老李頭看到地上的老王,又看了看我手裡的玉簪,頓時明白了過來。後來,警察趕來,發現老王已經沒了呼吸,死因是突發心臟病。而那支玉簪,我交給了博物館,館長特意為它打造了一個新的展櫃,放在民俗展廳最顯眼的位置。
第三章
碑院往事
自從那件事之後,博物館裡再也沒有出現過靈異事件。我也沒有申請調崗,而是繼續留在博物館當夜班保安。隻是每次巡邏經過碑院時,我都會忍不住多看幾眼,心裡對那個叫蘇玉棠的女子充滿了同情。
幾個月後的一天,一位白發蒼蒼的老人來到博物館,說是想看看那支刻著“海棠依舊”的玉簪。我認出他是著名的民俗學家沈先生,之前在報紙上見過他的照片。
沈先生看完玉簪後,找到了我,問我是不是遇到過蘇玉棠的鬼魂。我猶豫了一下,點了點頭,把那天晚上的經曆告訴了他。
沈先生聽完,歎了口氣:“其實,沈文清是我的祖父。”
我愣住了,沒想到會這麼巧。
沈先生緩緩說道:“當年祖父和蘇玉棠相愛,卻因為家境貧寒,無法給她一個名分。後來蘇玉棠被張宗昌強占,祖父悲痛欲絕,卻無力反抗。蘇玉棠死後,祖父花了重金,才把她的屍骨從張宗昌的府邸裡偷出來,埋在了博物館這塊地兒。他為了守護蘇玉棠的墳墓,就在附近的一家店鋪當夥計,直到解放後,博物館建在這裡,他才離開了濟南,去了南方。”
“那這支玉簪……”我疑惑地問道。
“這支玉簪是祖父當年送給蘇玉棠的定情信物,”沈先生說,“祖父臨終前告訴我,他當年偷偷在蘇玉棠的棺材裡放了一封信,說自己一定會回來找她,讓她等著。可是,他後來因為種種原因,再也沒能回到濟南。我想,蘇玉棠的鬼魂之所以一直徘徊不去,不僅僅是為了尋找玉簪,更是在等祖父回來。”
我心裡一陣唏噓,沒想到這段看似簡單的靈異傳說,背後竟然藏著這樣一段淒美的愛情故事。
沈先生接著說:“我這次來濟南,就是想完成祖父的遺願,把他的骨灰和蘇玉棠合葬在一起。不知道博物館能不能同意?”
我把沈先生的請求告訴了館長,館長非常通情達理,同意了他的請求。幾天後,我們在碑院的角落裡,為蘇玉棠和沈文清舉行了一場簡單的合葬儀式。沈先生把祖父的骨灰和蘇玉棠的屍骨合葬在一起,還把那支玉簪也放了進去。

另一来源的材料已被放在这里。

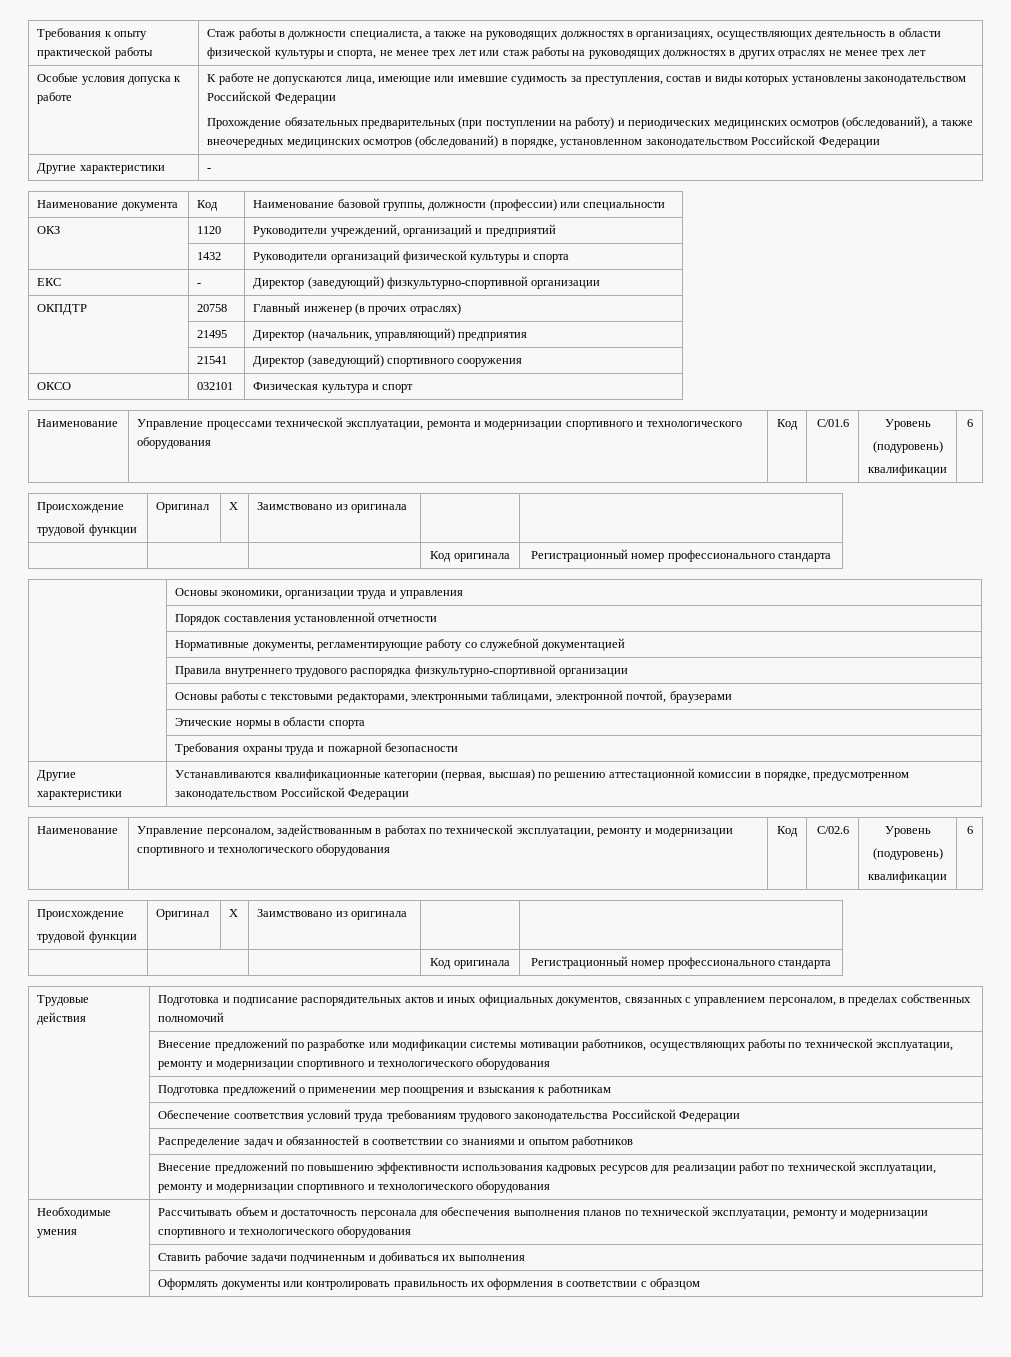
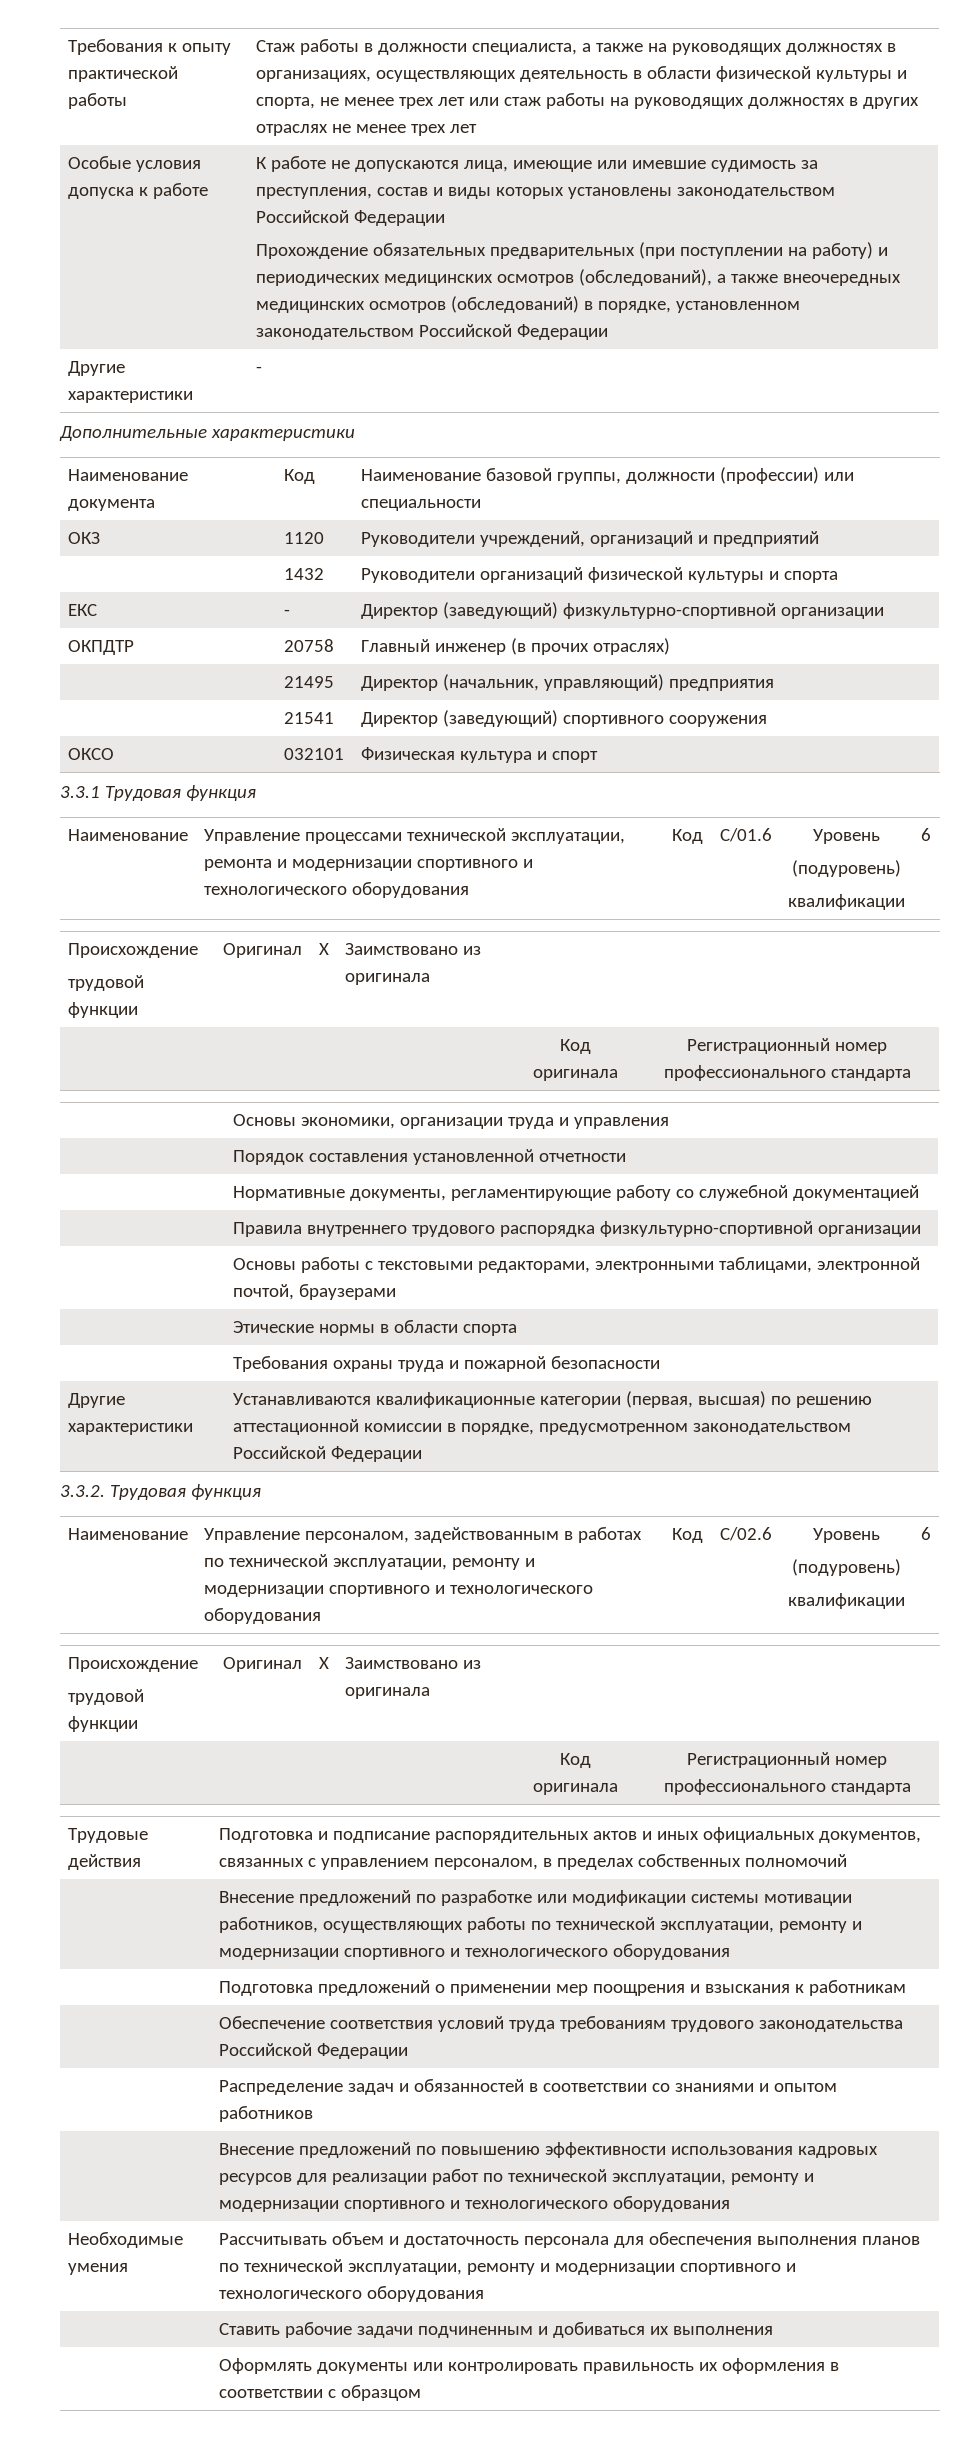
(212, 169) none -> [59,426,355,441] // Дополнительные характеристики
(414, 388) none -> [60,785,256,801] // 3.3.1 Трудовая функция
(409, 794) none -> [60,1484,261,1500] // 3.3.2. Трудовая функция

合葬儀式結束後,沈先生握著我的手說:“謝謝你,年輕人。如果不是你,我祖父和蘇玉棠恐怕永遠都無法安息。”
我搖了搖頭:“這都是我應該做的。”
那天晚上,我又一次巡邏經過碑院。月光灑在碑院的石碑上,透著一股寧靜祥和的氣息。我彷彿看到蘇玉棠和沈文清的鬼魂並肩站在碑院中央,他們穿著民國時期的服裝,相視而笑,然後緩緩地消失在月光中。
從那以後,我再也沒有在博物館裡看到過蘇玉棠的鬼魂。隻是每當夜深人靜,我巡邏經過碑院時,總能聽到一陣輕柔的崑曲聲,從碑院深處傳來,婉轉悠揚,像是在訴說著一段跨越百年的愛情故事。
有時候,我會想起老李頭說的話,那些所謂的靈異事件,其實都藏著不為人知的故事。我們之所以會感到恐懼,是因為我們不瞭解背後的真相。而當真相揭開時,我們感受到的,往往不是恐懼,而是感動和惋惜。
濟南的夜依舊深沉,省博物館舊址的紅牆黛瓦在月光下顯得格外靜謐。碑院裡的石碑靜靜地矗立著,像是在守護著那段塵封的往事。而我,作為這裡的夜班保安,也會繼續守護著這份寧靜,守護著那些不為人知的故事,直到它們被歲月徹底塵封。